By Dorie Cox
The work of interior yacht staff is misunderstood. That’s what several stews said during two tabletop setting competitions that took place on yachts in the the 58th annual Fort Lauderdale International Boat Show on Friday.
Stews on about 20 yachts designed their best displays for a regular feature of both the Fort Lauderdale and Palm Beach boat shows. Aqualuxe Outfitting holds the Top Notch Tabletop event and Liquid Yacht Wear hosts the Table Top Challenge.
Both events are judged by industry professionals to highlight work that is not often seen. What appears to be just a place to dine is really the culmination of a long chain of detail-oriented work, said Stew Leann Weckbacher of M/Y Lady Joy, a 157-foot Christensen.
“It’s Leann’s first show and she is so excited,” Chief Stew Radka Janeckova said. “It’s so nice to see that spirit.”
This show competition was Weckbacher’s chance to do her “own thing” and she followed an intricate system to create her design. First she consulted the yacht’s computer inventory that is managed by Janeckova.
“This all starts with organization,” Weckbacher said. “We inventory everything onboard.”
Weckbacher opened a cabinet to show three shelves of placemats with descriptive labels taped under each type. Eight varieties of mats range from green plastic to sea shell-rimmed jute. And this is just one cabinet onboard.
Weckbacher couldn’t hold her excitement to show her work as she walked through the salon toward her exterior table, pointing to hiding places along the way.
“You would be surprised to learn where all the storage is,” she said, as she pointed to walls and coffee tables. “This is all fragile, some is in foam from when it was stowed. That is so very important, because lots of things break.”
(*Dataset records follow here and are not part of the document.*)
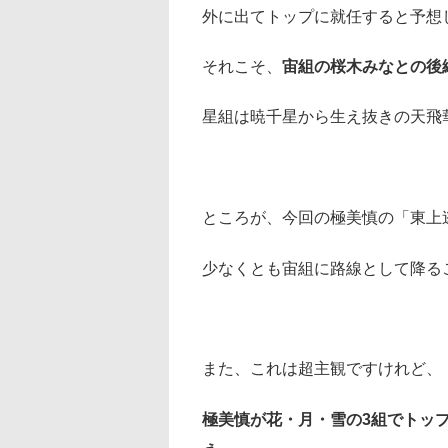
外に出てトップに就任すると予想
それこそ、
宙組の桜木みなとの後
星組は暁千星から生え抜きの天飛
ところが、今回の極美慎の「東上
少なくとも宙組に路線として降る
また、これは超主観ですけれど、
極美慎が花・月・雪の3組でトッ
ぇ…。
She explained that to begin a table design, she first must choose “what level of fancy.” That dictates the theme for which plates, flatware, glassware, napkins and decorations will fit her vision. Most all interior work has the owner or guests first in mind. These interior competitions offer stews the chance to add a personal touch, she said, and she enjoys spending the time to do it well.
“I have learned to express myself more,” Weckbacher said. “There is a little wiggle room to express yourself. First I work with the owner’s preference, then I add my pizazz.”
The stews on M/Y Cheers 46, a 140-foot Benetti, also spent a lot of time on preparation for the competitions. Chief Stew Nina Stojicic, Second Stew Jana Martinkova and Third Stew/Masseuse Kimberly Laplante held a briefing for the competition last night. They chose the tablecloth, placemats and tableware, and at 7 a.m. they implemented their plan.
With an ironing board set up in Laplante’s massage room, the stews worked as a team to flatten, fold and tuck two types of napkins into a tuxedo shape. At the same time, foremost on the stews’ duty list was to prepare for show visitors. Each either carried a dust cloth in hand or grabbed the vacuum as they multi-tasked.
Stews on M/Y B/W, a 120-foot Palmer Johnson, said the level of service they do requires dedication. Second Stew Tracy Chandler hopes that people realize interior staff work as hard as other crew.
“Some people think we just clean things one time and that’s it,” Chandler said. “They think we are just doing arts and crafts.”
Chief Stew Agnese Bosevica and Chandler’s table setting took more than three days to complete, and the centerpiece needs daily care.
“Every day, the asparagus dies,” Bosevica said of her flower vase made of full asparagus stalks.
“And every day we tweak and add more to the table,” Chandler said.
Both said not everyone gets the chance to see what they do; people usually just see the deck crew outside.
“We are hidden,”Bosevica said. “We are misunderstood. People don’t realize how much work it is to detail each thing we do.”
Weckbacher loves what she does, and she thinks the tabletop competitions are important for the industry to realize the value of interior staff. She hopes others can understand her efforts, including her family in Orlando. Before Weckbacher was hired in yachting, they didn’t really know how hard the job can be, she said.
“My family considers my attention to detail as crazy,” she said. “This job can be hard to explain.”